Ramen Teh : Filmmaker Eric Khoo’s lastest work will feed your soul but leave your stomach growling

What better way to celebrate over 50 years of diplomatic ties and friendship between Singapore and Japan than to connect iconic dishes of the two cultures, Bak Ku Teh and Ramen,  into one meaningful dish, Ramen Teh? While central theme is familiar – food bringing people and communities together – veteran auteur Eric Khoo gets personal with this film and is rewarded with a delicate and sensitive story that touches hearts.

A moving tribute to Khoo’s mother and her cooking, (her recipes are used to create the dishes in the movie), it also Illustrates his love affair with food in his films starting with the famed Mee Pok Man and Wanton Mee. That said, Ramen Teh maybe Khoo’s finest food film yet. It closed the Berlin International Film Festival’s Culinary Cinema section in February and people’s ability to relate to ‘mum’s cooking’ is just one of the reasons why this movie will be reaching the screens of 40 odd countries.

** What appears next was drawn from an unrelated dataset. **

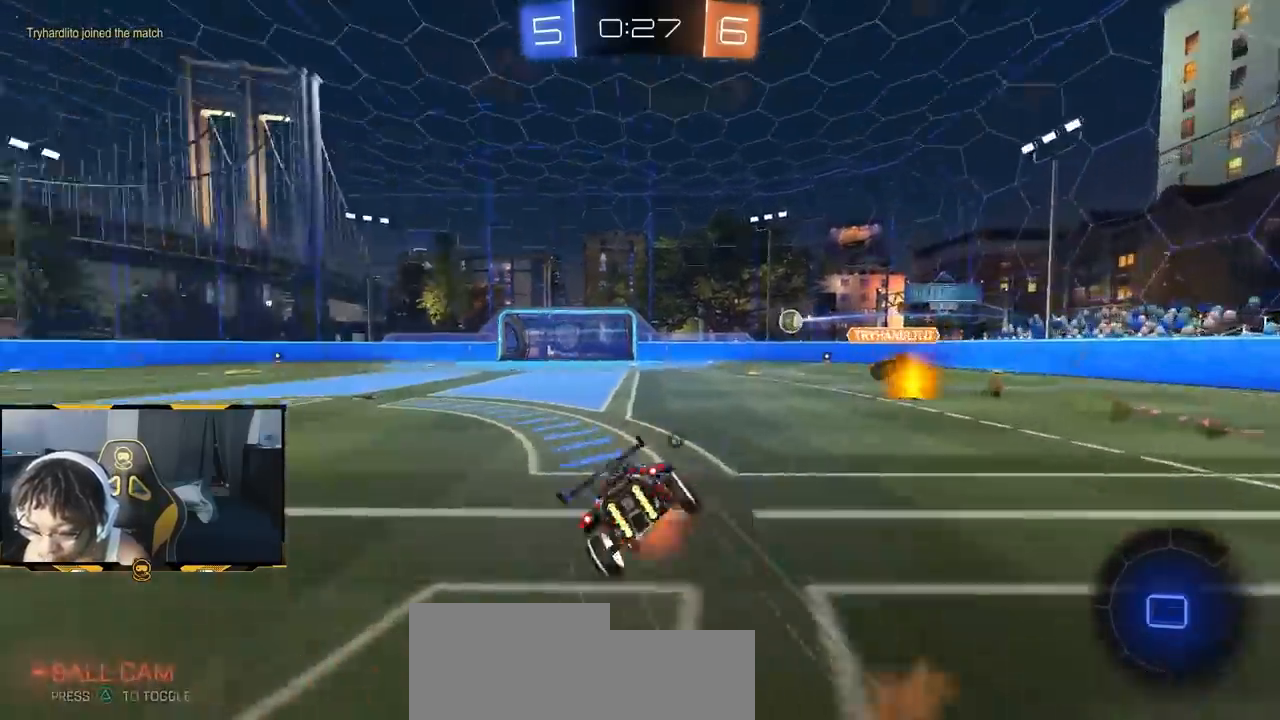
{"buttons": ["SQUARE", "R1", "R2"], "left_stick": "down-left", "right_stick": "center", "events": [[150, "SQUARE", "down"], [267, "left_stick", "down-left"]]}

This film is well-informed, thanks to the collaborative effort and expertise of Khoo’s team. Yutaka Tachibana, one of the film’s producers, initiated this friendship project and provided the connection to Japan while cinematographer Brian Gothong Tang skillfully captures local iconic dishes like Chili Crab and Chicken Rice, awakening feelings of nostalgia and hunger throughout the movie. Dr Leslie Tay of IshootIeatIpost and Japanese chef Keisuke Takeda, founder of Singapore ramen chain Ramen Keisuke were both consulted to see if Ramen Teh, the dish, could actually work. If you want to try it, and trust me you will, Chef Takeda’s version of Ramen Teh, called Bak Ku Teh Ramen ($13.90) is now available at Keisuke Tokyo.

The story centres around Masato (Takumi Saito) who helps his father Kazuo (Tsuyoshi Ihara) run the family ramen shop in Takasaki until his father abruptly passes away. It’s made known that their relationship is strained due to Kazuo’s broken heart since losing his Singaporean wife Mei Lian (Jeanette Aw). While going through Kazuo’s possessions, Masato is confronted with memories from his childhood in Singapore which inspires him to return and reconnect with his Singaporean roots. Masato joins Miki (Seiko Matsuda), a Japanese food-blogger who gives him and in turn, the audience an elaborate gastronomic tour around Singapore. Miki and her son create images that remind Masato of his own time with his mother in the kitchen. Both actresses bring an honest vulnerability to their role as mothers and it sets a solid foundation for the rest of the plot that requires the audience to understand the deep impact maternal love has on Masato and why he is driven to reconnect. 

He goes in search of his Uncle Wee (Mark Lee), who runs the family Bak Kut Teh restaurant. When they finally meet, the scene is both sweet and comical thanks to veteran actor Mark Lee. ‘Uncle Wee’s’ character is deemed ‘crucial’ by Khoo to lighten the otherwise serious nature of the film. He teaches Masato how to cook Bak Ku Teh in a thorough demonstration that is sure to fascinate locals and foreigners alike. Uncle Wee and Masato also participate in the tradition of having  “Kung Fu Tea” with the Bak Kut Teh – something the younger generation of Singaporeans probably never encountered, much less participated.

The film climaxes when Masato is introduced to his grandmother (Beatrice Chien) for the first time, which inspires the eventual creation ofRamen Teh, the dish that leads to reconciliation and forgiveness. Both Saito and Chien deliver masterful performances, bringing an authenticity and believability in their scenes together that all can connect with. Khoo intricately weaves Singapore’s history with the Japanese into the overarching storyline. The name change saga regarding the Syonan Gallery serves as the background to reflect a generation who still have painful memories of the wartime atrocities during the Japanese Occupation. This film does not sweep this part of our history under the carpet but allows us to heal and move forward to forge an even stronger bond for the next 50 years.

My main gripe is with the flashbacks illustrating how Kazuo and Mei Lian met and fell in love. While the setting is done right, thanks to Khoo’s efforts in finding ‘old Singapore’, characters Kazuo and Mei Lian are too stiff and look too uncomfortable to convince the audience they are in love. This was made even more difficult because of their language barrier.

For a 90 minute film, Khoo opts for a simple, straightforward film to move the hearts of the masses with its touching storyline, a stellar cast and mouthwateringly beautiful images of Singaporean food!